Lunar Fancies and Earthly Truths: The Moon Hoax of 1835 and the Penny Press

Pages 253-268 | Published online: 09 Jul 2012
 

Abstract

This piece is an article based on the second chapter of my dissertation Embellishment, Fabrication, and Scandal: Hoaxing and the American Press. In it, I examine the most successful and sustained hoax in the history of journalism: a series of articles that convinced readers, editors, and even some scholars, that there was a civilization of bat-like hominids living on the moon's surface. In spite of a lack of public outrage, editorial discussions of the hoax raised a number of key definitional ideals about what news, as a commodity, should be. This was, I argue, one of the earliest professional discourses on news and one that prefigured a key problem that would loom large later in the century: attempting to balance, on the one hand, a desire for sensational and provoking stories, and on the other, present verifiable and truthful accounts of happenings in reality.

Notes

In subsequent reprints and collections of Poe's work, the title of this piece was changed to The Unparalleled Adventures of One Hans Pfall. For the sake of consistency, the character will be referred to as Pfall.

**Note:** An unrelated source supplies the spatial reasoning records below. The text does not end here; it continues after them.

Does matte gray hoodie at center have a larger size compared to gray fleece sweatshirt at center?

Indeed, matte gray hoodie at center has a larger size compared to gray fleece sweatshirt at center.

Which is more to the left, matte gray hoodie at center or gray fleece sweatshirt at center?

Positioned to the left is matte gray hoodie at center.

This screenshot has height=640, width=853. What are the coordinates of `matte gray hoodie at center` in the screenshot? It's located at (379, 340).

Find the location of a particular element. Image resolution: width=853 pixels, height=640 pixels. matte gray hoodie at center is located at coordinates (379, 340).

For a recent example of a hoax operating under these circumstances, one need only think back to the Sokal Affair in 1996 in Social Text. The incident and its aftereffects marked, as Paul Guillory points out, by competing discourses within the academic fields of the humanities and sciences, as well in the popular media as it became a part of the “culture wars” (474-5).

By contrast, an outsider hoax is one which originates outside a specialized discourse community or field, which attracts significant media attention before being revealed as fraudulent. These hoaxes tend originate from the audience and are usually perpetuated on media institutions themselves.

All citations of the Moon Hoax articles are from the 1975 reprinting of The Moon Hoax; or, A Discovery That the Moon Has a Vast Population of Human Beings, originally published in 1859. I have consulted the original articles in the Sun to determine original publication dates and article/serialization breaks. For ease of access and greater legibility, I have referenced this collected edition.